There are many company owners who respond in the negative when asked if their business has any intellectual property worth protecting. They would be wrong. The name of their company alone is an asset that can be defended with state and federal trademark protection, and is probably one of the most valuable assets a business has.
Many companies fail to recognize the intellectual property trade secrets within their business. There are four different types of intellectual property protections available: Patents, trademarks, copyrights, and trade secrets.
Patents protect tangible inventions. The time it takes to get a patent for a project can take 12 months or longer. When the process is complete no other entity can make or market the invention and the initial patent lasts two decades. If there is competition in foreign countries, a patent can also be registered there. Mistakenly, countless companies design items or products to conduct business their way and do not apply for a patent, a mistake that could cost them their livelihood.

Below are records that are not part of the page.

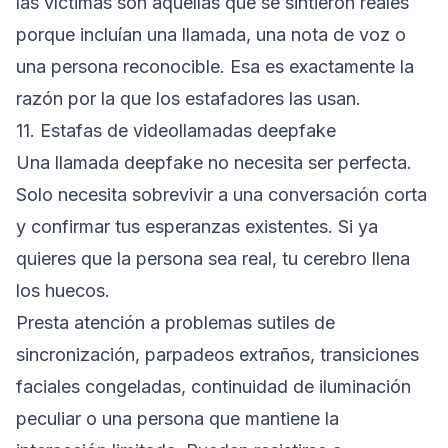
las víctimas son aquellas que se sintieron reales
porque incluían una llamada, una nota de voz o
una persona reconocible. Esa es exactamente la
razón por la que los estafadores las usan.
11. Estafas de videollamadas deepfake
Una llamada deepfake no necesita ser perfecta.
Solo necesita sobrevivir a una conversación corta
y confirmar tus esperanzas existentes. Si ya
quieres que la persona sea real, tu cerebro llena
los huecos.
Presta atención a problemas sutiles de
sincronización, parpadeos extraños, transiciones
faciales congeladas, continuidad de iluminación
peculiar o una persona que mantiene la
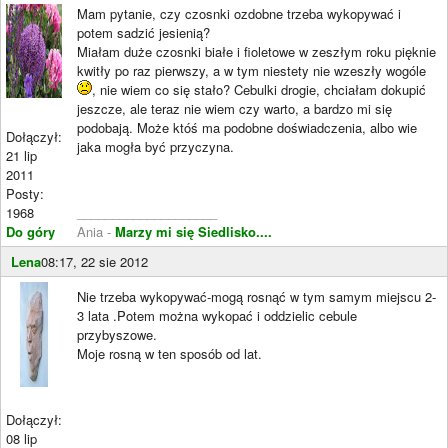
Mam pytanie, czy czosnki ozdobne trzeba wykopywać i
potem sadzić jesienią?
Miałam duże czosnki białe i fioletowe w zeszłym roku pięknie
kwitły po raz pierwszy, a w tym niestety nie wzeszły wogóle
, nie wiem co się stało? Cebulki drogie, chciałam dokupić
jeszcze, ale teraz nie wiem czy warto, a bardzo mi się
podobają. Może któś ma podobne doświadczenia, albo wie
Dołączył:
jaka mogła być przyczyna.
21 lip
2011
Posty:
1968
____________________
Do góry
Ania -
Marzy mi się Siedlisko....
Lena
08:17, 22 sie 2012
Nie trzeba wykopywać-mogą rosnąć w tym samym miejscu 2-
3 lata .Potem można wykopać i oddzielic cebule
przybyszowe.
Moje rosną w ten sposób od lat.
Dołączył:
08 lip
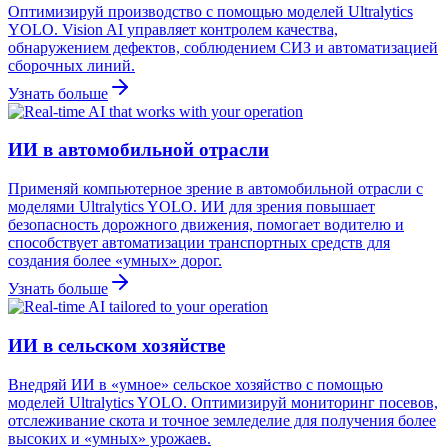
Оптимизируй производство с помощью моделей Ultralytics
YOLO. Vision AI управляет контролем качества,
обнаружением дефектов, соблюдением СИЗ и автоматизацией
сборочных линий.
Узнать больше
ИИ в автомобильной отрасли
Применяй компьютерное зрение в автомобильной отрасли с
моделями Ultralytics YOLO. ИИ для зрения повышает
безопасность дорожного движения, помогает водителю и
способствует автоматизации транспортных средств для
создания более «умных» дорог.
Узнать больше
ИИ в сельском хозяйстве
Внедряй ИИ в «умное» сельское хозяйство с помощью
моделей Ultralytics YOLO. Оптимизируй мониторинг посевов,
отслеживание скота и точное земледелие для получения более
высоких и «умных» урожаев.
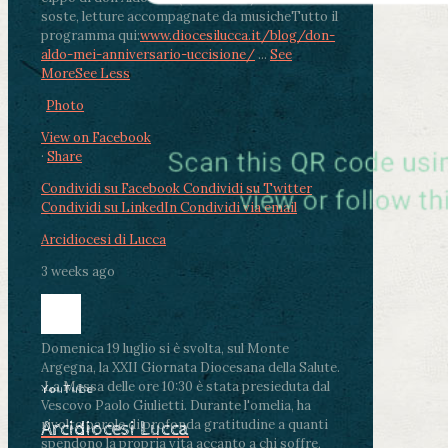
soste, letture accompagnate da musiche
Tutto il
programma qui:
www.diocesilucca.it/blog/don-
aldo-mei-anniversario-uccisione/
...
See
More
See Less
Photo
View on Facebook
·
Share
Condividi su Facebook
Condividi su Twitter
Condividi su LinkedIn
Condividi via email
Arcidiocesi di Lucca
3 weeks ago
Domenica 19 luglio si è svolta, sul Monte
Argegna, la XXII Giornata Diocesana della Salute.
.
La Messa delle ore 10:30 è stata presieduta dal
YouTube
Vescovo Paolo Giulietti. Durante l'omelia, ha
rivolto parole di profonda gratitudine a quanti
Arcidiocesi Lucca
spendono la propria vita accanto a chi soffre,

A company can register its name, phrases, sounds or even symbols used with promoting their product. This intellectual property is important to trademark in order to protect their established brand. Failing to register a trademark can lead to competitors impersonating a company and stealing customers. This protection can last a decade and is able to be renewed in perpetuity.

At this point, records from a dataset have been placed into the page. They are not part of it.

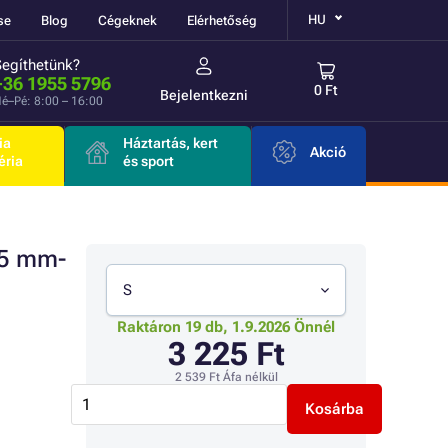
HU
se
Blog
Cégeknek
Elérhetőség
Segíthetünk?
+36 1955 5796
0 Ft
Bejelentkezni
é–Pé: 8:00 – 16:00
ia
Háztartás, kert
Akció
éria
és sport
.5 mm-
S
Raktáron 19 db, 1.9.2026 Önnél
3 225 Ft
2 539 Ft
Áfa nélkül
Kosárba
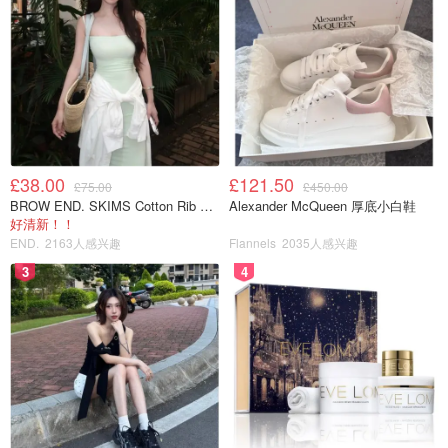
£38.00
£121.50
£75.00
£450.00
BROW END. SKIMS Cotton Rib 长款背心连衣裙 薄荷绿
Alexander McQueen 厚底小白鞋
好清新！！
END.
2163人感兴趣
Flannels
2035人感兴趣
3
4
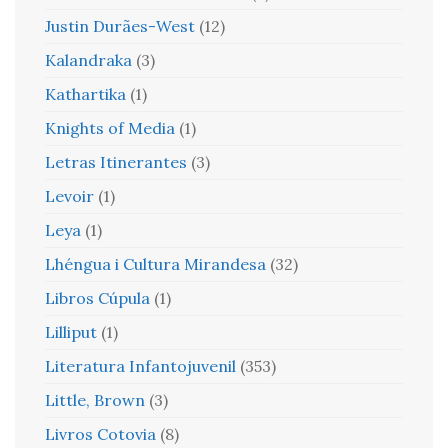
Justin Durães-West
(12)
Kalandraka
(3)
Kathartika
(1)
Knights of Media
(1)
Letras Itinerantes
(3)
Levoir
(1)
Leya
(1)
Lhéngua i Cultura Mirandesa
(32)
Libros Cúpula
(1)
Lilliput
(1)
Literatura Infantojuvenil
(353)
Little, Brown
(3)
Livros Cotovia
(8)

A copyright will protect written or artistic expressions in a fixed or tangible medium. During the course of doing business, companies create sales and training materials as well as countless other documents that should be copyrighted. Only the owner of copyrighted work will be permitted to reproduce the work in any medium. Copyright lasts the lifetime of the author and an additional 50 years.
A trade secret is any business information that has worth and provides value based on a formula, pattern, compilation of data and more. This may include any form of information a company does not want known or used by their competitors. In order for it to be protected, a trade secret must be proven to add value to a business. Protection for trade secrets is covered by state and federal law.